NEIGHBOURS are furious with Hammersmith and Fulham Council for pushing through plans to allow 77ft-long lorries to use residential roads day and night as a main thoroughfare to the Earls Court development.
At a cabinet meeting on January 6, Conservative councillors unanimously agreed plans for articulated lorries to access the Lillie Road London Underground Depot via Beaumont Avenue, with emergency access from Aisgill Avenue. It is estimated they will use the road six to nine times a day.
The depot stretches along the perimeter of the West Kensington Estate and residents fear their quiet streets will be turned into the main delivery route for what will be Europe’s biggest building site. In addition, 99ft-long lorries will need access to the site about four times a year and there will be 60 parking spaces at the depot for transit vans needing access throughout the day.

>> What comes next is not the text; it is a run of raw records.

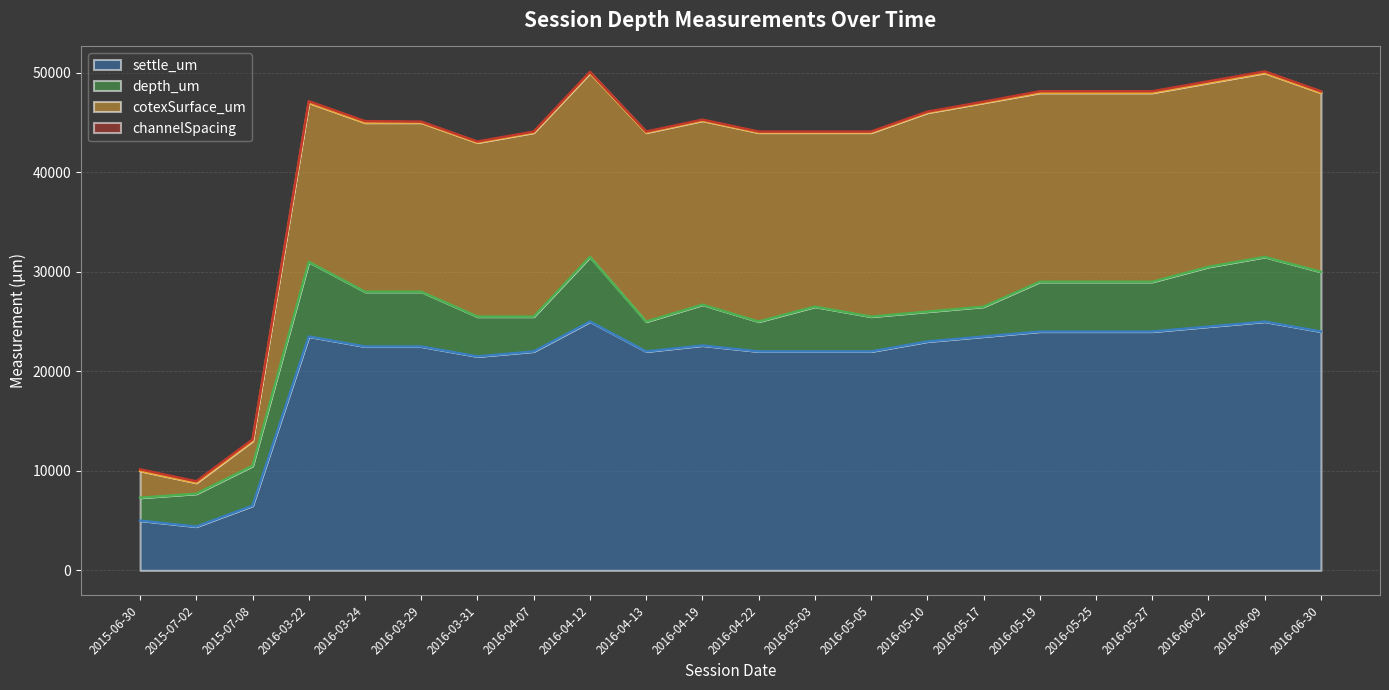

At which label does depth_um reach its peak?

2016-03-22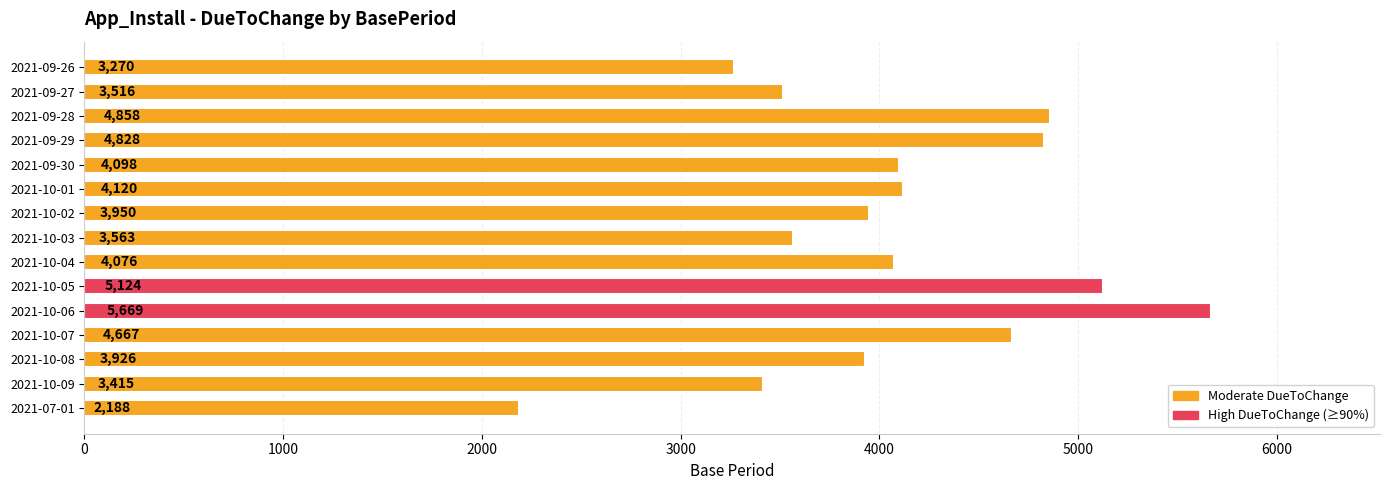

The value at 2021-10-06 is 7997. True or false?

False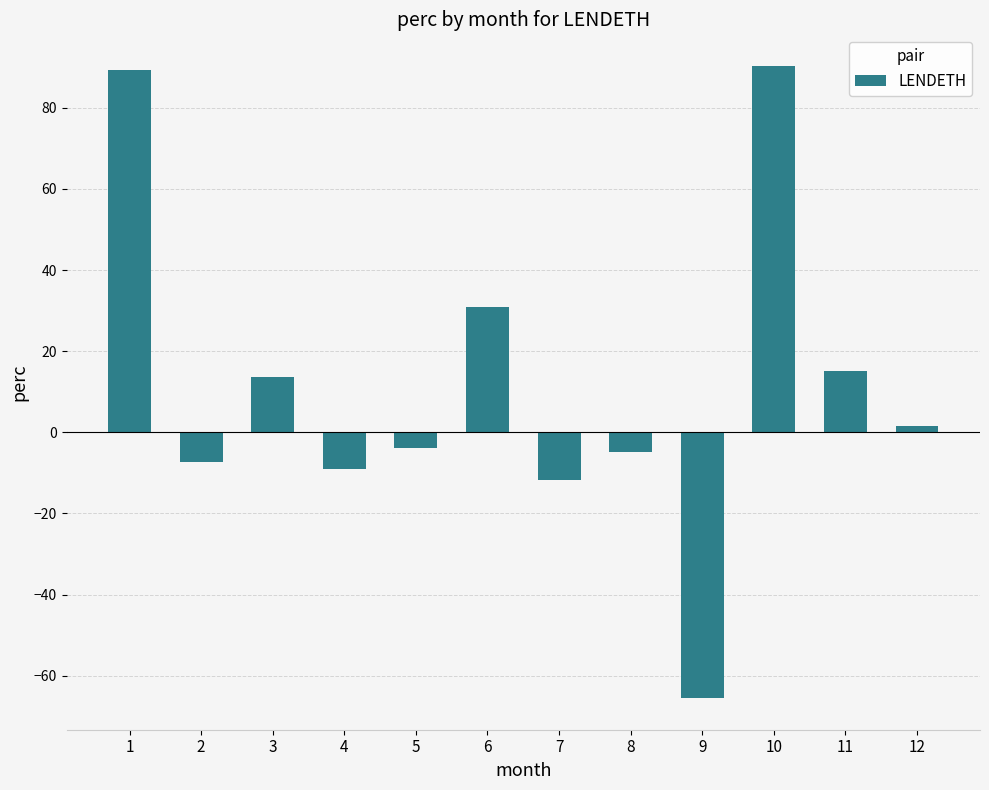

What is the sum of all values?

139.0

Campaigner Larry Culhane called for a rethink at the next full council meeting on Wednesday
He said: “The Conservative administration has developed a worrying reputation of putting the interests of property developers first and ignoring residents, but I don’t think anyone ever thought they would behave quite so badly. Residents deserve better and I’m asking the council leader to ensure that this plan is halted.”
Mr Culhane wants the council to accept that consulting with developers CapCo on the decision but not with residents was a mistake, and that the decision should be overturned, and a new route and plan devised. North End Labour councillor, Daryl Brown, also called for an official vote at the meeting for a rethink.
Nicholas Botterill, leader of Hammersmith and Fulham Council , said: “Work to redevelop the Earls Court area will revive the local area, including the West Kensington Estate, providing thousands of jobs and new homes along with £452million in community benefits.
“For this to happen, these lorries must be allowed on our roads so that the work is done as quickly as possible, however, Aisgill Avenue will be for emergency access only. If we want to talk about problems with lorries on our roads, then we need look no further than the super sewer.
“If that project goes ahead, 29,000 extra lorry journeys would be made through H&F each year – far more than at Earls Court – and all to build a tunnel that would be a blight on the borough, cause traffic chaos and provide no real benefit to local people whatsoever.”
Residents lost a third legal challenge against the Earls Court development back in October, but vowed to continue their fight.
The full council meeting takes place on Wednesday at 7pm in Hammersmith Town Hall. All members of the public are welcome.